## Work request
Retype each line of the material below word for word; pictures stay out.

## Information provided
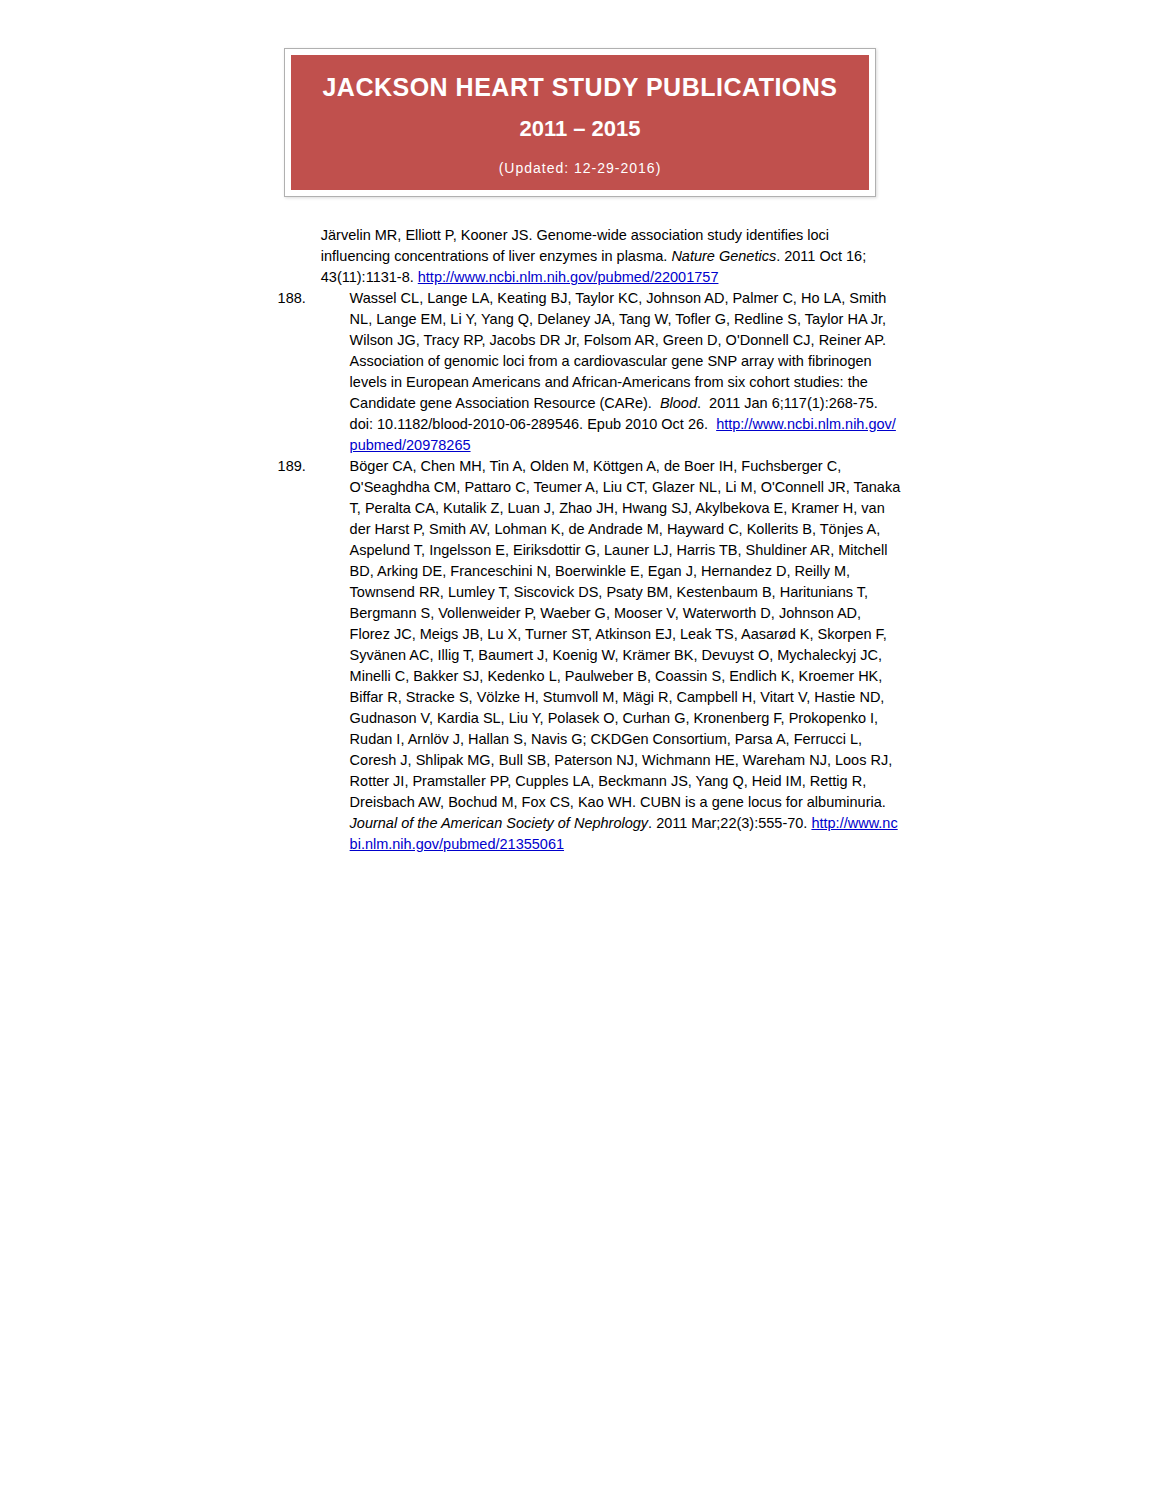JACKSON HEART STUDY PUBLICATIONS
2011 – 2015
(Updated: 12-29-2016)
Järvelin MR, Elliott P, Kooner JS. Genome-wide association study identifies loci influencing concentrations of liver enzymes in plasma. Nature Genetics. 2011 Oct 16; 43(11):1131-8. http://www.ncbi.nlm.nih.gov/pubmed/22001757
188.
Wassel CL, Lange LA, Keating BJ, Taylor KC, Johnson AD, Palmer C, Ho LA, Smith NL, Lange EM, Li Y, Yang Q, Delaney JA, Tang W, Tofler G, Redline S, Taylor HA Jr, Wilson JG, Tracy RP, Jacobs DR Jr, Folsom AR, Green D, O'Donnell CJ, Reiner AP. Association of genomic loci from a cardiovascular gene SNP array with fibrinogen levels in European Americans and African-Americans from six cohort studies: the Candidate gene Association Resource (CARe). Blood. 2011 Jan 6;117(1):268-75. doi: 10.1182/blood-2010-06-289546. Epub 2010 Oct 26. http://www.ncbi.nlm.nih.gov/pubmed/20978265
189.
Böger CA, Chen MH, Tin A, Olden M, Köttgen A, de Boer IH, Fuchsberger C, O'Seaghdha CM, Pattaro C, Teumer A, Liu CT, Glazer NL, Li M, O'Connell JR, Tanaka T, Peralta CA, Kutalik Z, Luan J, Zhao JH, Hwang SJ, Akylbekova E, Kramer H, van der Harst P, Smith AV, Lohman K, de Andrade M, Hayward C, Kollerits B, Tönjes A, Aspelund T, Ingelsson E, Eiriksdottir G, Launer LJ, Harris TB, Shuldiner AR, Mitchell BD, Arking DE, Franceschini N, Boerwinkle E, Egan J, Hernandez D, Reilly M, Townsend RR, Lumley T, Siscovick DS, Psaty BM, Kestenbaum B, Haritunians T, Bergmann S, Vollenweider P, Waeber G, Mooser V, Waterworth D, Johnson AD, Florez JC, Meigs JB, Lu X, Turner ST, Atkinson EJ, Leak TS, Aasarød K, Skorpen F, Syvänen AC, Illig T, Baumert J, Koenig W, Krämer BK, Devuyst O, Mychaleckyj JC, Minelli C, Bakker SJ, Kedenko L, Paulweber B, Coassin S, Endlich K, Kroemer HK, Biffar R, Stracke S, Völzke H, Stumvoll M, Mägi R, Campbell H, Vitart V, Hastie ND, Gudnason V, Kardia SL, Liu Y, Polasek O, Curhan G, Kronenberg F, Prokopenko I, Rudan I, Arnlöv J, Hallan S, Navis G; CKDGen Consortium, Parsa A, Ferrucci L, Coresh J, Shlipak MG, Bull SB, Paterson NJ, Wichmann HE, Wareham NJ, Loos RJ, Rotter JI, Pramstaller PP, Cupples LA, Beckmann JS, Yang Q, Heid IM, Rettig R, Dreisbach AW, Bochud M, Fox CS, Kao WH. CUBN is a gene locus for albuminuria. Journal of the American Society of Nephrology. 2011 Mar;22(3):555-70. http://www.ncbi.nlm.nih.gov/pubmed/21355061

## Result below
JACKSON HEART STUDY PUBLICATIONS
2011 – 2015
(Updated: 12-29-2016)
Järvelin MR, Elliott P, Kooner JS. Genome-wide association study identifies loci influencing concentrations of liver enzymes in plasma. Nature Genetics. 2011 Oct 16; 43(11):1131-8. http://www.ncbi.nlm.nih.gov/pubmed/22001757
188.
Wassel CL, Lange LA, Keating BJ, Taylor KC, Johnson AD, Palmer C, Ho LA, Smith NL, Lange EM, Li Y, Yang Q, Delaney JA, Tang W, Tofler G, Redline S, Taylor HA Jr, Wilson JG, Tracy RP, Jacobs DR Jr, Folsom AR, Green D, O'Donnell CJ, Reiner AP. Association of genomic loci from a cardiovascular gene SNP array with fibrinogen levels in European Americans and African-Americans from six cohort studies: the Candidate gene Association Resource (CARe). Blood. 2011 Jan 6;117(1):268-75. doi: 10.1182/blood-2010-06-289546. Epub 2010 Oct 26. http://www.ncbi.nlm.nih.gov/pubmed/20978265
189.
Böger CA, Chen MH, Tin A, Olden M, Köttgen A, de Boer IH, Fuchsberger C, O'Seaghdha CM, Pattaro C, Teumer A, Liu CT, Glazer NL, Li M, O'Connell JR, Tanaka T, Peralta CA, Kutalik Z, Luan J, Zhao JH, Hwang SJ, Akylbekova E, Kramer H, van der Harst P, Smith AV, Lohman K, de Andrade M, Hayward C, Kollerits B, Tönjes A, Aspelund T, Ingelsson E, Eiriksdottir G, Launer LJ, Harris TB, Shuldiner AR, Mitchell BD, Arking DE, Franceschini N, Boerwinkle E, Egan J, Hernandez D, Reilly M, Townsend RR, Lumley T, Siscovick DS, Psaty BM, Kestenbaum B, Haritunians T, Bergmann S, Vollenweider P, Waeber G, Mooser V, Waterworth D, Johnson AD, Florez JC, Meigs JB, Lu X, Turner ST, Atkinson EJ, Leak TS, Aasarød K, Skorpen F, Syvänen AC, Illig T, Baumert J, Koenig W, Krämer BK, Devuyst O, Mychaleckyj JC, Minelli C, Bakker SJ, Kedenko L, Paulweber B, Coassin S, Endlich K, Kroemer HK, Biffar R, Stracke S, Völzke H, Stumvoll M, Mägi R, Campbell H, Vitart V, Hastie ND, Gudnason V, Kardia SL, Liu Y, Polasek O, Curhan G, Kronenberg F, Prokopenko I, Rudan I, Arnlöv J, Hallan S, Navis G; CKDGen Consortium, Parsa A, Ferrucci L, Coresh J, Shlipak MG, Bull SB, Paterson NJ, Wichmann HE, Wareham NJ, Loos RJ, Rotter JI, Pramstaller PP, Cupples LA, Beckmann JS, Yang Q, Heid IM, Rettig R, Dreisbach AW, Bochud M, Fox CS, Kao WH. CUBN is a gene locus for albuminuria. Journal of the American Society of Nephrology. 2011 Mar;22(3):555-70. http://www.ncbi.nlm.nih.gov/pubmed/21355061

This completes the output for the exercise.